Please do take over the pass revival. College hasn’t left me with the bandwidth to continue this side project :slight_smile:

If there’s small things here and there, I’d be happy to pitch in. However,.whipping the patch into shape is beyond me right now.

Thanks
Siddharth

This work could also be used to fix [3]. Although this probably needs
more though because there's the question of whether we should preserve
existing debug information in an LLVM IR file or write over it when it
is given to Clang.

If foo.ll contains edited debug info, `clang -g` shouldn't silently drop the
edits. A warning + no-op seems more appropriate.

By "edited" I assume you mean someone manually going in and changing
the debug info metadata?
I don't think there's a simple way for Clang to know that someone has done that.

I imagined that the most appropriate behaviour for `clang -g foo.ll`
(also `llvm-as -g`) would be something like.

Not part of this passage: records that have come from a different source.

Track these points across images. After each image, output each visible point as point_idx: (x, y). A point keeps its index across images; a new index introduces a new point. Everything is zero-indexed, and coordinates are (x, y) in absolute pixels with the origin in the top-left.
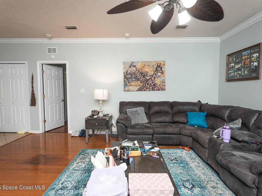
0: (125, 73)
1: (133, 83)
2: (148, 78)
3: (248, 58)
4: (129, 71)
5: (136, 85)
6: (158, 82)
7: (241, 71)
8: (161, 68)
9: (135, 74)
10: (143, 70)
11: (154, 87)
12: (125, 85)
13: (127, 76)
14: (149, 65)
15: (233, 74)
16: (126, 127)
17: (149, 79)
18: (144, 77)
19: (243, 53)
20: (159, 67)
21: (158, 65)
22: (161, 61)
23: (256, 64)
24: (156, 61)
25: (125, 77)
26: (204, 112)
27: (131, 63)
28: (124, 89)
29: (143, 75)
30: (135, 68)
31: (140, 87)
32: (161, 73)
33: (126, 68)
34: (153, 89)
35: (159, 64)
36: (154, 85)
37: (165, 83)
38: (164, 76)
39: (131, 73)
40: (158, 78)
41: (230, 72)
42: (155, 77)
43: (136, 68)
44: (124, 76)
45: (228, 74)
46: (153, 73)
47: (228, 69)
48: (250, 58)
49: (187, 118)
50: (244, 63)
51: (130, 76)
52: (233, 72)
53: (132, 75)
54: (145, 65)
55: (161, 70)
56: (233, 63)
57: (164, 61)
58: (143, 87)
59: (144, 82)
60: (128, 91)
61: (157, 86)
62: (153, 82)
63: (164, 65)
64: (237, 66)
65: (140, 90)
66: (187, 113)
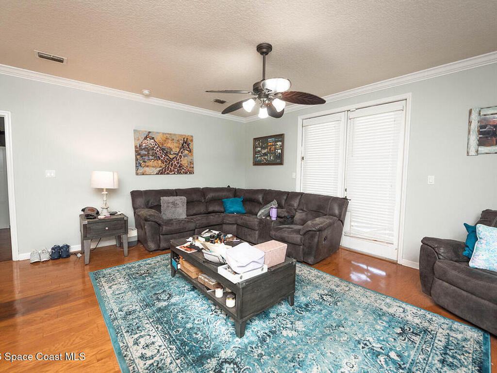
0: (138, 146)
1: (151, 163)
2: (171, 156)
3: (273, 145)
4: (144, 145)
5: (155, 165)
6: (185, 162)
7: (267, 156)
8: (188, 145)
9: (153, 149)
10: (165, 145)
11: (181, 170)
12: (138, 165)
13: (142, 152)
14: (173, 140)
15: (259, 158)
16: (159, 225)
17: (174, 158)
18: (166, 155)
19: (269, 140)
20: (186, 143)
21: (184, 141)
22: (188, 136)
23: (279, 151)
24: (182, 135)
25: (137, 153)
26: (240, 197)
27: (147, 133)
28: (137, 171)
29: (165, 152)
30: (153, 140)
31: (161, 169)
32: (188, 151)
33: (139, 140)
34: (179, 173)
35: (185, 139)
36: (180, 167)
37: (193, 164)
38: (192, 155)
39: (147, 148)
40: (184, 157)
41: (256, 156)
42: (181, 156)
43: (155, 141)
44: (136, 151)
45: (254, 158)
46: (178, 150)
47: (255, 153)
48: (275, 145)
49: (223, 206)
50: (270, 149)
51: (146, 153)
52: (260, 156)
53: (149, 150)
54: (168, 139)
55: (189, 147)
56: (260, 147)
57: (192, 136)
58: (165, 170)
59: (166, 162)
60: (143, 175)
61: (183, 168)
62: (178, 163)
63: (192, 141)
64: (264, 151)
65: (161, 173)
66: (223, 200)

* If `foo.ll` already contains debug information so leave it alone
(i.e. use what is already there)
* If `foo.ll` does **not** contain debug information use `foo.ll` for
debug locations. Possibly also emit a warning when this happens
because this is not a common case.

Thanks for confirming. I won't be able to take this up immediately but
I should have a little bit of free time next week to start looking at
this.

Dan.

Thanks for offering. I suspect that open sourcing this may take quite
some time. So the approach I'd like to take is to revive the existing
patch and add you as a reviewer with the goal of the getting the
functionality usable for your use case.
Of course if you think the pass can be upstreamed in a timely manner
I'd happily reconsider.

The other parts you mention sound like they belong as part of the JIT
itself. Given that I don't really work with LLVM's JIT I don't know
how useful it would be to have that support upstream (although it does
sound very useful to me).

Dan.

This work could also be used to fix [3]. Although this probably needs
more though because there's the question of whether we should preserve
existing debug information in an LLVM IR file or write over it when it
is given to Clang.

If foo.ll contains edited debug info, `clang -g` shouldn't silently drop the
edits. A warning + no-op seems more appropriate.

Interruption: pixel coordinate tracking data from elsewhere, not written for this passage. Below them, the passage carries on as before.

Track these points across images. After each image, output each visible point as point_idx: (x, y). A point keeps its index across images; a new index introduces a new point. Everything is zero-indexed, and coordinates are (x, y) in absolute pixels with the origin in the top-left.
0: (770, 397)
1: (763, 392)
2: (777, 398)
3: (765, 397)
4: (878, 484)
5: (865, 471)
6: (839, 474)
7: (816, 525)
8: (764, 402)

By "edited" I assume you mean someone manually going in and changing
the debug info metadata?

Yes, or the intrinsics.

I don't think there's a simple way for Clang to know that someone has done that.

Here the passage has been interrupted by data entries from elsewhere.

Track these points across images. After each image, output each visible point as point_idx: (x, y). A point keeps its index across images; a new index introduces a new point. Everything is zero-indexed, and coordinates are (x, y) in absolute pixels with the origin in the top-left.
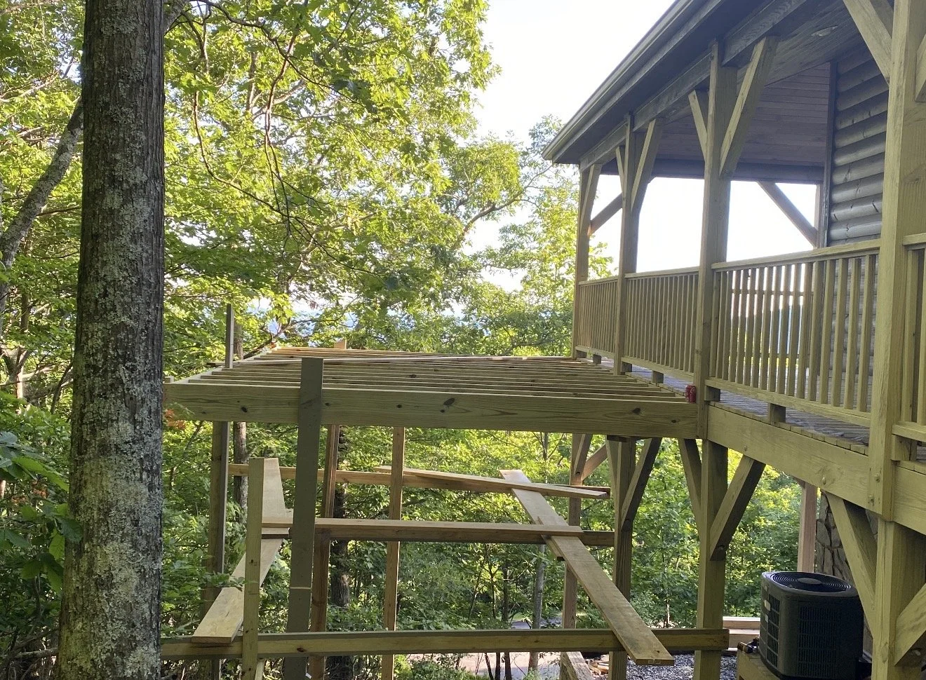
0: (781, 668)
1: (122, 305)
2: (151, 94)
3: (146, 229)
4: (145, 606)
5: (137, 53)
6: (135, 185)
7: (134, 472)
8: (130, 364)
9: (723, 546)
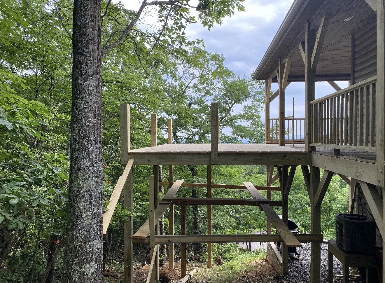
0: (344, 249)
1: (85, 118)
2: (95, 44)
3: (93, 91)
4: (95, 226)
5: (89, 30)
6: (89, 75)
7: (90, 177)
8: (88, 138)
9: (319, 204)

Oh, I'm not suggesting you do that. It'd be fine to just check that M.getNamedMetadata("llvm.dbg.cu") is non-null before adding any new debug info.

I imagined that the most appropriate behaviour for `clang -g foo.ll`
(also `llvm-as -g`) would be something like.

* If `foo.ll` already contains debug information so leave it alone
(i.e. use what is already there)
* If `foo.ll` does **not** contain debug information use `foo.ll` for
debug locations. Possibly also emit a warning when this happens
because this is not a common case.

Sgtm. I don't anticipate case 2 being all that uncommon, but I'll leave it up to you, as you're doing the work :).

vedant